Recent innovations in materials and processes have radically changed how stuff is made. There’s not much talk, though, about how stuff is un-made. At best, we ship our old electronics off to the manufacturer and forget about them. What happens next is often a process that’s messy enough to make sausage-making look pretty.

If we want to innovate sustainably, we’re going to have to close the loop on how we un-make the remains of earlier innovation cycles. That’s not happening as well as it could now. Part of the reason this happens, I suspect, is because the fabrication of new technologies is proprietary information, and therefore recyclers don’t know how to un-make stuff safely and cost effectively. They have to trade off one for the other. But what if electronics came with a list of ingredients, so that recyclers could safely and cost-effectively un-make things? What if all the plans for making a thing were online, so that you knew how it was made, and how to un-make it?

In “Shaping Things”, Bruce Sterling put forth the idea that we could think of disposal and reuse of goods as an information design problem.

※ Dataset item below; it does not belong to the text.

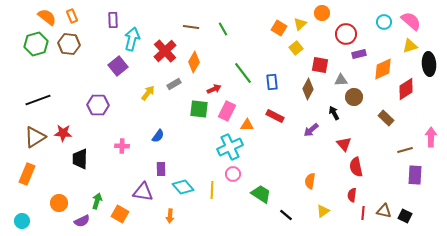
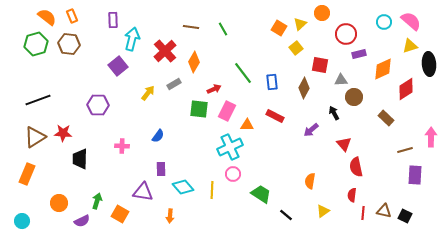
brown diamond at (308, 89): moved 4 px left, 1 px up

Drawing on the work of entrepreneurs like Ray Anderson, many interaction design programs have begin teaching service design, thinking about the things we make not as goods to be bought, but as services to be leased. I’d like to propose that we also think about the end of our things’ lives as part of the process of making things. In this talk, I’ll look at some assumptions about how we make interactive things individually and at scale, and propose a few places we might begin making changes.

Speaker's Bio

Tom Igoe is an Associate Arts Professor at the ITP in the Tisch School of the Arts at NYU. He teaches courses and workshops in physical computing and networking, exploring ways to allow digital technologies to sense and respond to a wider range of human physical expression. Coming from a background in theatre, his past work has centered on physical interaction related to live performance and public space. Current research focuses on ecologically sustainable practices in technology development and how open hardware development can contribute to that.

Igoe has written two books on physical computing: Physical Computing: Sensing and Controlling the Physical World with Computers, co-authored with Dan O'Sullivan, and Making Things Talk. Both have been adopted by digital art and design programs around the world. He is a regular contributor to MAKE magazine on the subject as well.

He has consulted for HBO, The American Museum of the Moving Image, EAR Studio, Diller + Scofidio Architects, Eos Orchestra, and others. He is a collaborator on the Arduino open source microcontroller project. He hopes someday to work with monkeys, as well.